*Work to complete:* Print nothing but the lines below starting at the line that holds "19: (545, 270)" and ending at the line that holds "38: (545, 257)", including both, each exactly as written.

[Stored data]

·····

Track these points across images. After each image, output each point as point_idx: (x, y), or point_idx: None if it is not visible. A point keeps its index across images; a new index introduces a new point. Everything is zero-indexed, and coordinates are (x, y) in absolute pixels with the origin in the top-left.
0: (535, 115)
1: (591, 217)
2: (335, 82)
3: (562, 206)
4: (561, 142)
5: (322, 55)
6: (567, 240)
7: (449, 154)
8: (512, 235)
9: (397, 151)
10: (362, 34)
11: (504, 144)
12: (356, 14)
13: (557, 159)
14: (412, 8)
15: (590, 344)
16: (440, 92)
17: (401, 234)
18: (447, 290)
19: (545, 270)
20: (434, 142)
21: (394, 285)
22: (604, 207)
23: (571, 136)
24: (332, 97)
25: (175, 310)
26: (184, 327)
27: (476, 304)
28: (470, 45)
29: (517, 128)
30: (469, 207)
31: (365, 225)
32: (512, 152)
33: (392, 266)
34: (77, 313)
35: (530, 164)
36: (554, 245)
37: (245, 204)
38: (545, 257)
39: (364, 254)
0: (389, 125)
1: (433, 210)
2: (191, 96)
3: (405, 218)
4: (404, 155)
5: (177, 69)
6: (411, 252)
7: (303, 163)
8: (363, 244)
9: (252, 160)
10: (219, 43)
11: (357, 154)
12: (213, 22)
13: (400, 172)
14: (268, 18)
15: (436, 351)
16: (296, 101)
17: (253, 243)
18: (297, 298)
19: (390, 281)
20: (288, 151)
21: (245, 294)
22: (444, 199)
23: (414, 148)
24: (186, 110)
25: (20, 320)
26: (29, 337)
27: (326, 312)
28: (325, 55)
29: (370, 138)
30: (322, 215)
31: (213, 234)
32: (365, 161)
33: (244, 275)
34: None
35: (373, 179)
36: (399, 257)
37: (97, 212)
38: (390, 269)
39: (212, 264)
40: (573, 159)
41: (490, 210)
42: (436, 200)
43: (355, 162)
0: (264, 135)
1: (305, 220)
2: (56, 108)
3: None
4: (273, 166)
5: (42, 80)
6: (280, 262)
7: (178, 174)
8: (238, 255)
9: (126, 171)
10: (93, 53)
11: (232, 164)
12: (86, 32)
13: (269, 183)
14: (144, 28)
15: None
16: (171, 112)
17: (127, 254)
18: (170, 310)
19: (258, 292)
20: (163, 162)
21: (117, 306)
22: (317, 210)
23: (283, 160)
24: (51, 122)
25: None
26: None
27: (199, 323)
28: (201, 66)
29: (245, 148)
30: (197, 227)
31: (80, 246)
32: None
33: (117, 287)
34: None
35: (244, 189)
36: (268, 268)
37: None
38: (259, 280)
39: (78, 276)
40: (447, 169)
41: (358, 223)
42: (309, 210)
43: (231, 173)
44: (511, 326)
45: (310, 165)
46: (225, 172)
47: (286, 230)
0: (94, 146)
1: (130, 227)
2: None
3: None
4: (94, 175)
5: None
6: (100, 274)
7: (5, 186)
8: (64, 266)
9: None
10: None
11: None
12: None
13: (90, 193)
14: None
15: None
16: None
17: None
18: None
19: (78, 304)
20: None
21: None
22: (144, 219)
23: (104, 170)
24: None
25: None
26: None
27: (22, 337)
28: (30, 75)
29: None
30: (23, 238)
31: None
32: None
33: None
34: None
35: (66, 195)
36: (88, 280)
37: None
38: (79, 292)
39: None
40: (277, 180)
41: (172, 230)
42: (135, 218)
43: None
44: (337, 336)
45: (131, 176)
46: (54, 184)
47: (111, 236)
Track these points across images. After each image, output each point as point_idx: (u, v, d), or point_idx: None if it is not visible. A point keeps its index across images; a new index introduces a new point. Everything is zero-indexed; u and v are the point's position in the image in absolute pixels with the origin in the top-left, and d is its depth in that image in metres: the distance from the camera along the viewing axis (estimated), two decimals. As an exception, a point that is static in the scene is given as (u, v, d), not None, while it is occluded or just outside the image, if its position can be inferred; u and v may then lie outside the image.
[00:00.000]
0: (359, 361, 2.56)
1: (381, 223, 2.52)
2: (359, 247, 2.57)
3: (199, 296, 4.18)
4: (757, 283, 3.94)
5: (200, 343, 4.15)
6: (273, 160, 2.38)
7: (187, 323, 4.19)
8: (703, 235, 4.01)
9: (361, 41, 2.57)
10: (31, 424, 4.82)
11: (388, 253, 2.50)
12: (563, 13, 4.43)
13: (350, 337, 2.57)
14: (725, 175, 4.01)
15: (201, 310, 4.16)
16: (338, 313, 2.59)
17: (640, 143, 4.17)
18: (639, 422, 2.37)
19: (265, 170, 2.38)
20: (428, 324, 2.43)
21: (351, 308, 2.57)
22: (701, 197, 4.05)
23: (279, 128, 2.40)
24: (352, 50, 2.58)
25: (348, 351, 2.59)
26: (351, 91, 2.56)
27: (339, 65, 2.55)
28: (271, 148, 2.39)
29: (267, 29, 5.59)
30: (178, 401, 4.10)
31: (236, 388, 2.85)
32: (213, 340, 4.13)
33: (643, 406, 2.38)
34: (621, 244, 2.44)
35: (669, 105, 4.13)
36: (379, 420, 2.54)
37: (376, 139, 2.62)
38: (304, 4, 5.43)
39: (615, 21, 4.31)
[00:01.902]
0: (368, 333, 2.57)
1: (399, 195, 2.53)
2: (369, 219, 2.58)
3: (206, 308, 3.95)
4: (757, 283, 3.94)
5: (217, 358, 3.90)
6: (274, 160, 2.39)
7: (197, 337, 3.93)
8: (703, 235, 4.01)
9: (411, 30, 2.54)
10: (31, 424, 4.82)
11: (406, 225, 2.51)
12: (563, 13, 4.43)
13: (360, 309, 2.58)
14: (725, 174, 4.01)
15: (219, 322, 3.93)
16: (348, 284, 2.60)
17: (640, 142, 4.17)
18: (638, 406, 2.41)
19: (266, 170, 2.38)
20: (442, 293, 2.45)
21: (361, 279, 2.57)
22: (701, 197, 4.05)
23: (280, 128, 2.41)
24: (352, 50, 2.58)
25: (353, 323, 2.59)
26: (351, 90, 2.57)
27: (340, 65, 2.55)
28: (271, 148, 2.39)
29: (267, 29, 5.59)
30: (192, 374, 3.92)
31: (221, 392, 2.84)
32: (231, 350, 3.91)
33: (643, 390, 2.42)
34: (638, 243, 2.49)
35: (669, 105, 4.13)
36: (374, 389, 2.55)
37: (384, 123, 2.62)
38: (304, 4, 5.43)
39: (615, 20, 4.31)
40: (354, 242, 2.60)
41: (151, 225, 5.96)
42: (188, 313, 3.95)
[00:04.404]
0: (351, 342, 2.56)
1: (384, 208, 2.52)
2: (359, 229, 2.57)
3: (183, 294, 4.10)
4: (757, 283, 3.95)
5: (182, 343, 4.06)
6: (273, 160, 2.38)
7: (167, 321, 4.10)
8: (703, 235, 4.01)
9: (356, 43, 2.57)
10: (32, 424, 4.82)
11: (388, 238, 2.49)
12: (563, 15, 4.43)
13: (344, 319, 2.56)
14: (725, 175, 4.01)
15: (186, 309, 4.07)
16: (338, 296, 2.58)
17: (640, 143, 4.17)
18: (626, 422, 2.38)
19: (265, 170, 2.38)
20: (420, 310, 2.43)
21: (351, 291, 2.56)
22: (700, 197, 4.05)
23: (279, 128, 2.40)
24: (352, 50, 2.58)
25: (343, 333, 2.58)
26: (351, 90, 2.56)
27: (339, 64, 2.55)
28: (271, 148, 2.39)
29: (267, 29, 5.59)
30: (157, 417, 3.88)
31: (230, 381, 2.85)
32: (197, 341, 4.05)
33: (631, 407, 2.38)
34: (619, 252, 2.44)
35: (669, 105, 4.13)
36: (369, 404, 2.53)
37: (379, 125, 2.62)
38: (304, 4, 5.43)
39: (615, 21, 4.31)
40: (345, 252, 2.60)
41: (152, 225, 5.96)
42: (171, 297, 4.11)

·····

*Response area:*
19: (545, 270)
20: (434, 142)
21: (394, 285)
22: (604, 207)
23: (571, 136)
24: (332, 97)
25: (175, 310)
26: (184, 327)
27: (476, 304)
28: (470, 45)
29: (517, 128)
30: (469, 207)
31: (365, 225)
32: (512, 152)
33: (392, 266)
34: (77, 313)
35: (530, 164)
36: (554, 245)
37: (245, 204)
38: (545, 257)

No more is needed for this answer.